Thank you that certainly helps in putting the two places in perspective. Yes we recently obtained our PR and we have looked at the Universities in the area and any potential opportunities. Would the bilingual component be completely missing in Waterloo? My husband is Francophone plus we want our kids to be able to speak the 2 languages (English and French). I also speak some French but very basic. Would there be any opportunities to learn French outside of Ottawa and Quebec?


----------



## Auld Yin (Mar 10, 2009)

immamom said:


> Thank you that certainly helps in putting the two places in perspective. Yes we recently obtained our PR and we have looked at the Universities in the area and any potential opportunities. Would the bilingual component be completely missing in Waterloo? My husband is Francophone plus we want our kids to be able to speak the 2 languages (English and French). I also speak some French but very basic. Would there be any opportunities to learn French outside of Ottawa and Quebec?


There are French Immersion schools in Waterloo, as there are all over Canada. Try looking at the following websites and I'm sure there will be links to others.

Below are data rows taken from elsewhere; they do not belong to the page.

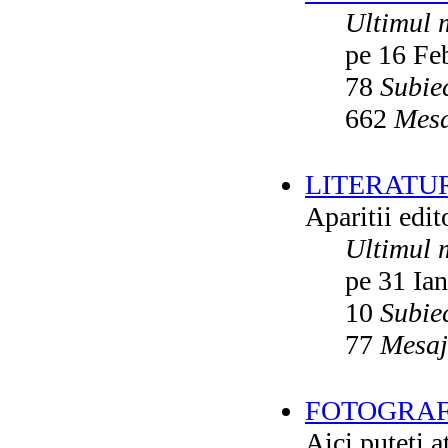
Ultimul 
pe 16 Fe
78
Subie
662
Mesa
LITERATU
Aparitii edito
Ultimul 
pe 31 Ia
10
Subie
77
Mesaj
FOTOGRAFI
Aici puteti a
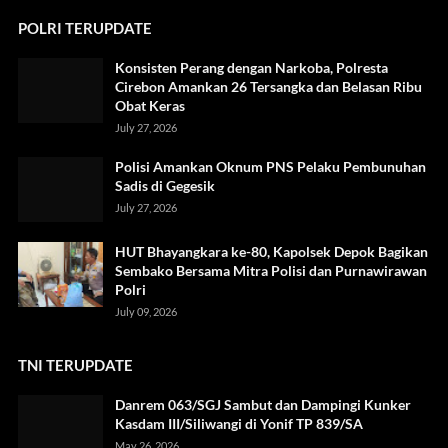
POLRI TERUPDATE
Konsisten Perang dengan Narkoba, Polresta
Cirebon Amankan 26 Tersangka dan Belasan Ribu
Obat Keras
July 27, 2026
Polisi Amankan Oknum PNS Pelaku Pembunuhan
Sadis di Gegesik
July 27, 2026
HUT Bhayangkara ke-80, Kapolsek Depok Bagikan
Sembako Bersama Mitra Polisi dan Purnawirawan
Polri
July 09, 2026
TNI TERUPDATE
Danrem 063/SGJ Sambut dan Dampingi Kunker
Kasdam III/Siliwangi di Yonif TP 839/SA
May 26, 2026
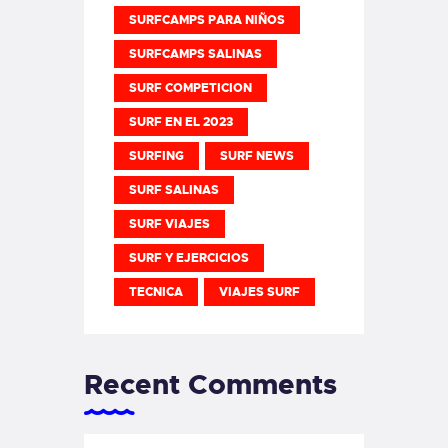
SURFCAMPS PARA NIÑOS
SURFCAMPS SALINAS
SURF COMPETICION
SURF EN EL 2023
SURFING
SURF NEWS
SURF SALINAS
SURF VIAJES
SURF Y EJERCICIOS
TECNICA
VIAJES SURF
Recent Comments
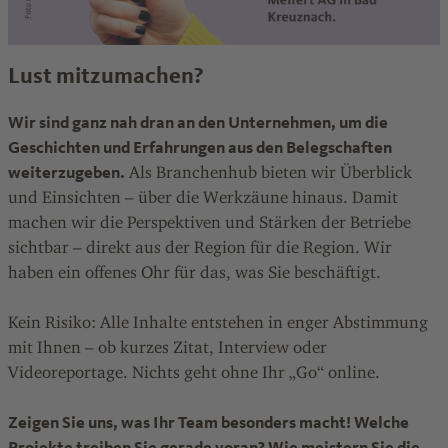
Lust mitzumachen?
Wir sind ganz nah dran an den Unternehmen, um die
Geschichten und Erfahrungen aus den Belegschaften
weiterzugeben.
Als Branchenhub bieten wir Überblick
und Einsichten – über die Werkzäune hinaus. Damit
machen wir die Perspektiven und Stärken der Betriebe
sichtbar – direkt aus der Region für die Region. Wir
haben ein offenes Ohr für das, was Sie beschäftigt.
Kein Risiko: Alle Inhalte entstehen in enger Abstimmung
mit Ihnen – ob kurzes Zitat, Interview oder
Videoreportage. Nichts geht ohne Ihr „Go“ online.
Zeigen Sie uns, was Ihr Team besonders macht! Welche
Projekte treiben Sie gerade voran? Wie meistern Sie die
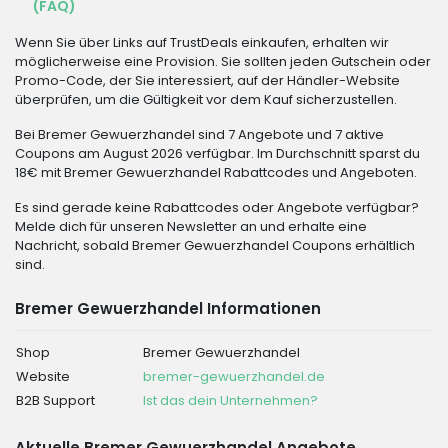
(FAQ)
Wenn Sie über Links auf TrustDeals einkaufen, erhalten wir
möglicherweise eine Provision. Sie sollten jeden Gutschein oder
Promo-Code, der Sie interessiert, auf der Händler-Website
überprüfen, um die Gültigkeit vor dem Kauf sicherzustellen.
Bei Bremer Gewuerzhandel sind 7 Angebote und 7 aktive
Coupons am August 2026 verfügbar. Im Durchschnitt sparst du
18€ mit Bremer Gewuerzhandel Rabattcodes und Angeboten.
Es sind gerade keine Rabattcodes oder Angebote verfügbar?
Melde dich für unseren Newsletter an und erhalte eine
Nachricht, sobald Bremer Gewuerzhandel Coupons erhältlich
sind.
Bremer Gewuerzhandel Informationen
Shop
Bremer Gewuerzhandel
Website
bremer-gewuerzhandel.de
B2B Support
Ist das dein Unternehmen?
Aktuelle Bremer Gewuerzhandel Angebote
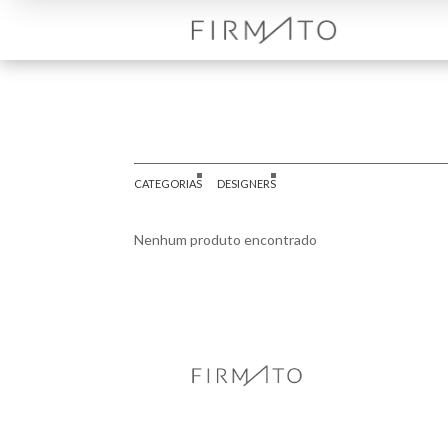
CATEGORIAS
DESIGNERS
Nenhum produto encontrado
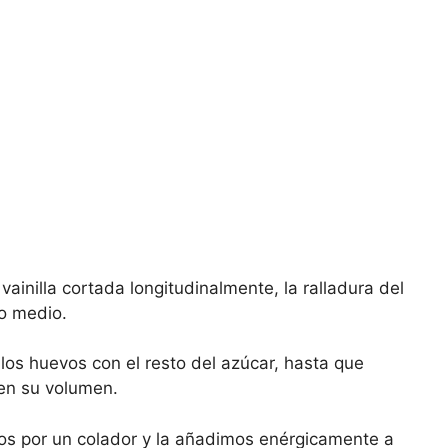
ainilla cortada longitudinalmente, la ralladura del
go medio.
los huevos con el resto del azúcar, hasta que
en su volumen.
os por un colador y la añadimos enérgicamente a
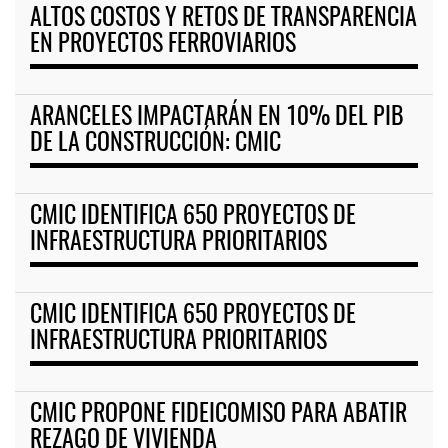
ALTOS COSTOS Y RETOS DE TRANSPARENCIA
EN PROYECTOS FERROVIARIOS
ARANCELES IMPACTARÁN EN 10% DEL PIB
DE LA CONSTRUCCIÓN: CMIC
CMIC IDENTIFICA 650 PROYECTOS DE
INFRAESTRUCTURA PRIORITARIOS
CMIC IDENTIFICA 650 PROYECTOS DE
INFRAESTRUCTURA PRIORITARIOS
CMIC PROPONE FIDEICOMISO PARA ABATIR
REZAGO DE VIVIENDA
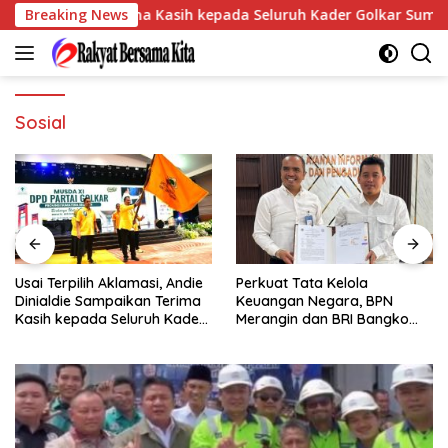
Langsung
ampaikan Terima Kasih kepada Seluruh Kader Golkar Sumsel
Breaking News
ke
konten
Sosial
die
Perkuat Tata Kelola
Pegadaian Kanwil III
ma
Keuangan Negara, BPN
Sumbagsel Perkuat
der
Merangin dan BRI Bangko
Implementasi ProKlim Melal
Bangun Sinergi Lewat KKP
Pelatihan Pengolahan
Sampah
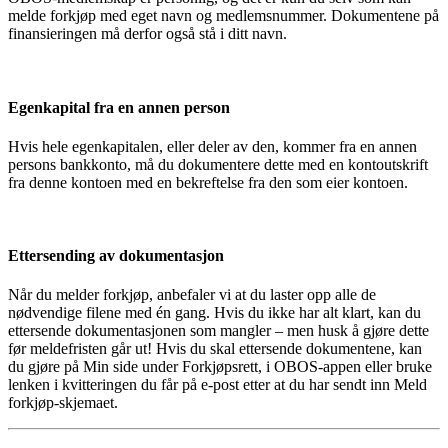
melde forkjøp med eget navn og medlemsnummer. Dokumentene på
finansieringen må derfor også stå i ditt navn.
Egenkapital fra en annen person
Hvis hele egenkapitalen, eller deler av den, kommer fra en annen
persons bankkonto, må du dokumentere dette med en kontoutskrift
fra denne kontoen med en bekreftelse fra den som eier kontoen.
Ettersending av dokumentasjon
Når du melder forkjøp, anbefaler vi at du laster opp alle de
nødvendige filene med én gang. Hvis du ikke har alt klart, kan du
ettersende dokumentasjonen som mangler – men husk å gjøre dette
før meldefristen går ut! Hvis du skal ettersende dokumentene, kan
du gjøre på Min side under Forkjøpsrett, i OBOS-appen eller bruke
lenken i kvitteringen du får på e-post etter at du har sendt inn Meld
forkjøp-skjemaet.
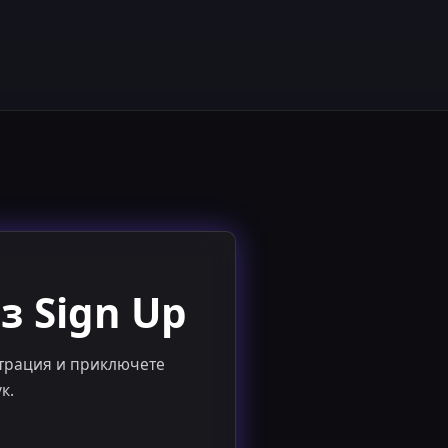
з Sign Up
истрация и приключете
к.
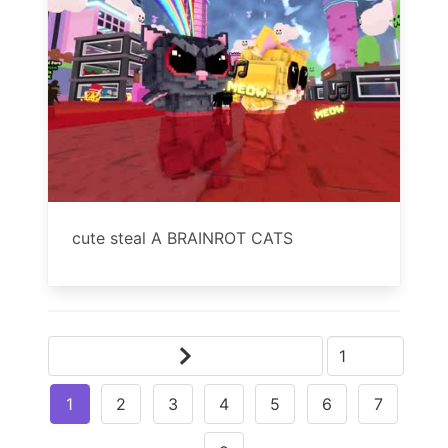
cute steal A BRAINROT CATS
1
2
3
4
5
6
7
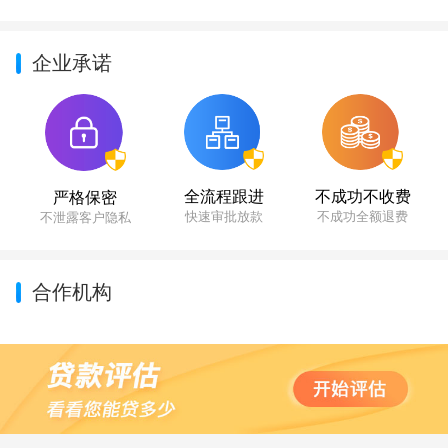
企业承诺
不成功不收费
全流程跟进
严格保密
不成功全额退费
快速审批放款
不泄露客户隐私
合作机构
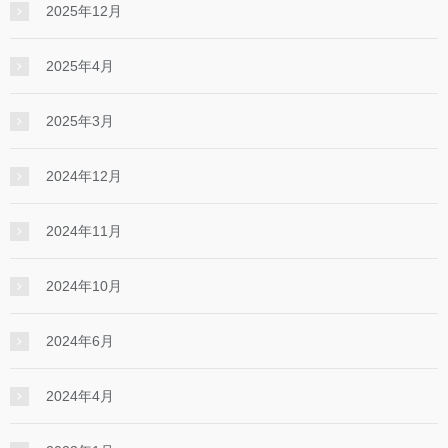
2025年12月
2025年4月
2025年3月
2024年12月
2024年11月
2024年10月
2024年6月
2024年4月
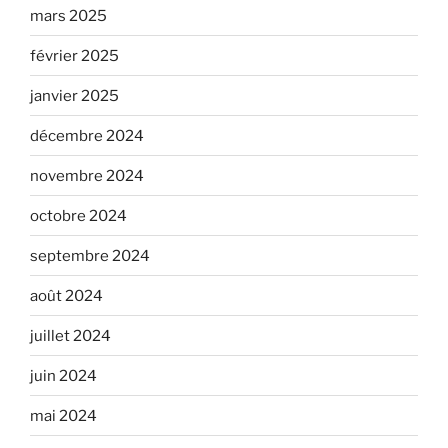
mars 2025
février 2025
janvier 2025
décembre 2024
novembre 2024
octobre 2024
septembre 2024
août 2024
juillet 2024
juin 2024
mai 2024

Waterloo Region District School Board - French Immersion Program Registration
Waterloo Region District School Board - Specialized Programs

Of course, in the regular schools French is also taught. I am sure there will be many opportunities to learn French in Waterloo for adults. FYI, Ontario is officially a bi-lingual Province, Not in the sense of Quebec but there is a mandate to provide French in most facets of life. The further away from Quebec it is not as evident but there, nevertheless.


----------



## immamom (Apr 17, 2009)

Thank you very much for the info. This helps a great deal


----------



## welshcanadian (Aug 26, 2009)

Hello, we are also looking at moving to Ottawa. My husband is french canadien from Montreal, I am from the UK and my french is basic. As we have two children it is important to us that our children are educated in french and English, Ottawa and Toronto offer bi-lingual schools, but from spending some time in both citys there seems to be more oppitunity to practice french in a day to day basis in Ottawa! I am also a higher education lecture at college level, I have to take an exam when i arrive in Ottawa to validate my PGCE and become a registered teacher, i dont know if its the same for uni level but worth looking in to if you have not already, good luck with your move!


----------



## nmreich (Feb 16, 2009)

I just moved to Waterloo, ON. I love it here - small city, friendly people, low crime, great weather so far. As far as French goes, almost everyone around here speaks English only. I have been to Ottawa and it's much more bilingual/multicultural. Waterloo is almost all white with some Indian and Chinese.


----------